§ TASK INPUT
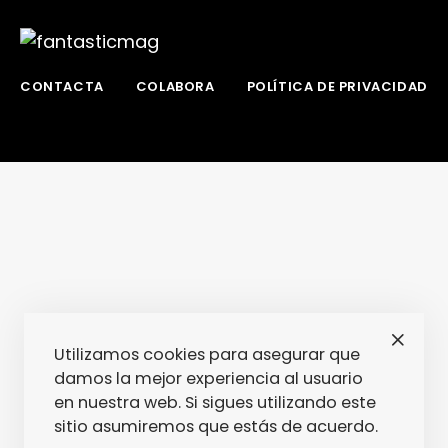
CONTACTA
COLABORA
POLÍTICA DE PRIVACIDAD
Utilizamos cookies para asegurar que
damos la mejor experiencia al usuario
en nuestra web. Si sigues utilizando este
sitio asumiremos que estás de acuerdo.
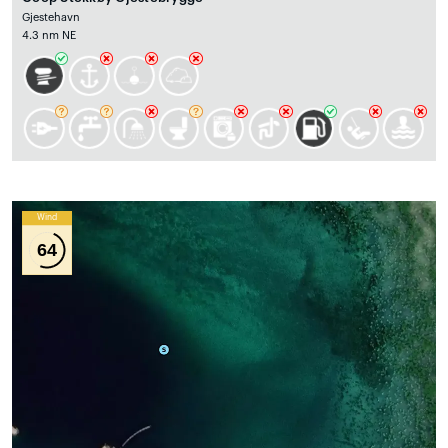
Gjestehavn
4.3 nm NE
Wind
64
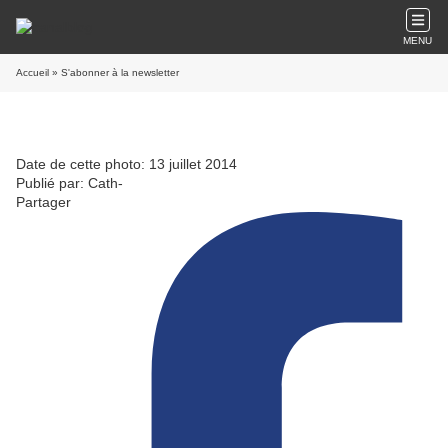
MENU
Accueil
» S'abonner à la newsletter
Date de cette photo: 13 juillet 2014
Publié par: Cath-
Partager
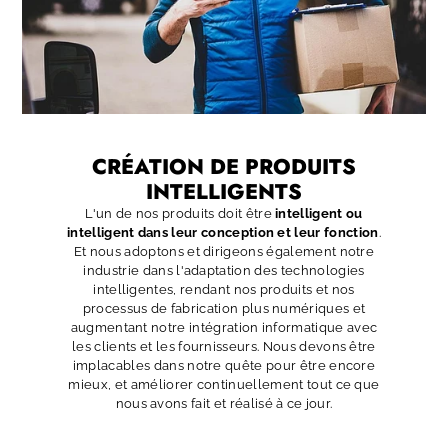
CRÉATION DE PRODUITS
INTELLIGENTS
L'un de nos produits doit être
intelligent ou
intelligent dans leur conception et leur fonction
.
Et nous adoptons et dirigeons également notre
industrie dans l'adaptation des technologies
intelligentes, rendant nos produits et nos
processus de fabrication plus numériques et
augmentant notre intégration informatique avec
les clients et les fournisseurs. Nous devons être
implacables dans notre quête pour être encore
mieux, et améliorer continuellement tout ce que
nous avons fait et réalisé à ce jour.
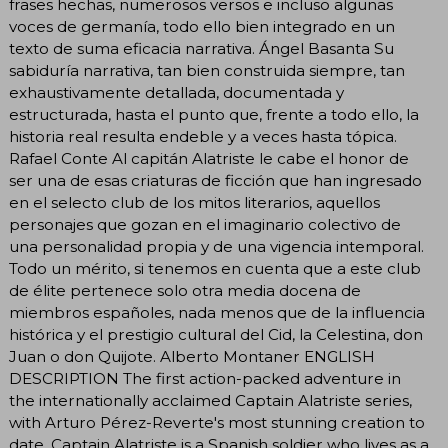
frases hechas, numerosos versos e incluso algunas
voces de germanía, todo ello bien integrado en un
texto de suma eficacia narrativa. Ángel Basanta Su
sabiduría narrativa, tan bien construida siempre, tan
exhaustivamente detallada, documentada y
estructurada, hasta el punto que, frente a todo ello, la
historia real resulta endeble y a veces hasta tópica.
Rafael Conte Al capitán Alatriste le cabe el honor de
ser una de esas criaturas de ficción que han ingresado
en el selecto club de los mitos literarios, aquellos
personajes que gozan en el imaginario colectivo de
una personalidad propia y de una vigencia intemporal.
Todo un mérito, si tenemos en cuenta que a este club
de élite pertenece solo otra media docena de
miembros españoles, nada menos que de la influencia
histórica y el prestigio cultural del Cid, la Celestina, don
Juan o don Quijote. Alberto Montaner ENGLISH
DESCRIPTION The first action-packed adventure in
the internationally acclaimed Captain Alatriste series,
with Arturo Pérez-Reverte's most stunning creation to
date. Captain Alatriste is a Spanish soldier who lives as a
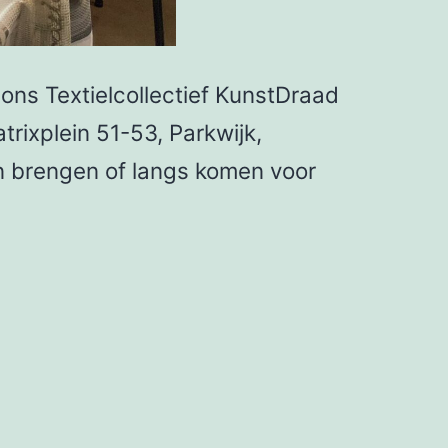
 ons Textielcollectief KunstDraad
rixplein 51-53, Parkwijk,
n brengen of langs komen voor
Kom
gerust
langs,
wij
zijn
aanwezig.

§ EXERCISE AIM
Please print the lines above exactly, beginning at the first line of the entries and ending at the line holding "personajes que gozan", and leave the pictures out.

§ WRITTEN RESPONSE
CONTACTA
COLABORA
POLÍTICA DE PRIVACIDAD
Utilizamos cookies para asegurar que
damos la mejor experiencia al usuario
en nuestra web. Si sigues utilizando este
sitio asumiremos que estás de acuerdo.
Gjestehavn
4.3 nm NE
Wind
64
MENU
Accueil
» S'abonner à la newsletter
Date de cette photo: 13 juillet 2014
Publié par: Cath-
Partager
CRÉATION DE PRODUITS
INTELLIGENTS
L'un de nos produits doit être
intelligent ou
intelligent dans leur conception et leur fonction
.
Et nous adoptons et dirigeons également notre
industrie dans l'adaptation des technologies
intelligentes, rendant nos produits et nos
processus de fabrication plus numériques et
augmentant notre intégration informatique avec
les clients et les fournisseurs. Nous devons être
implacables dans notre quête pour être encore
mieux, et améliorer continuellement tout ce que
nous avons fait et réalisé à ce jour.
frases hechas, numerosos versos e incluso algunas
voces de germanía, todo ello bien integrado en un
texto de suma eficacia narrativa. Ángel Basanta Su
sabiduría narrativa, tan bien construida siempre, tan
exhaustivamente detallada, documentada y
estructurada, hasta el punto que, frente a todo ello, la
historia real resulta endeble y a veces hasta tópica.
Rafael Conte Al capitán Alatriste le cabe el honor de
ser una de esas criaturas de ficción que han ingresado
en el selecto club de los mitos literarios, aquellos
personajes que gozan en el imaginario colectivo de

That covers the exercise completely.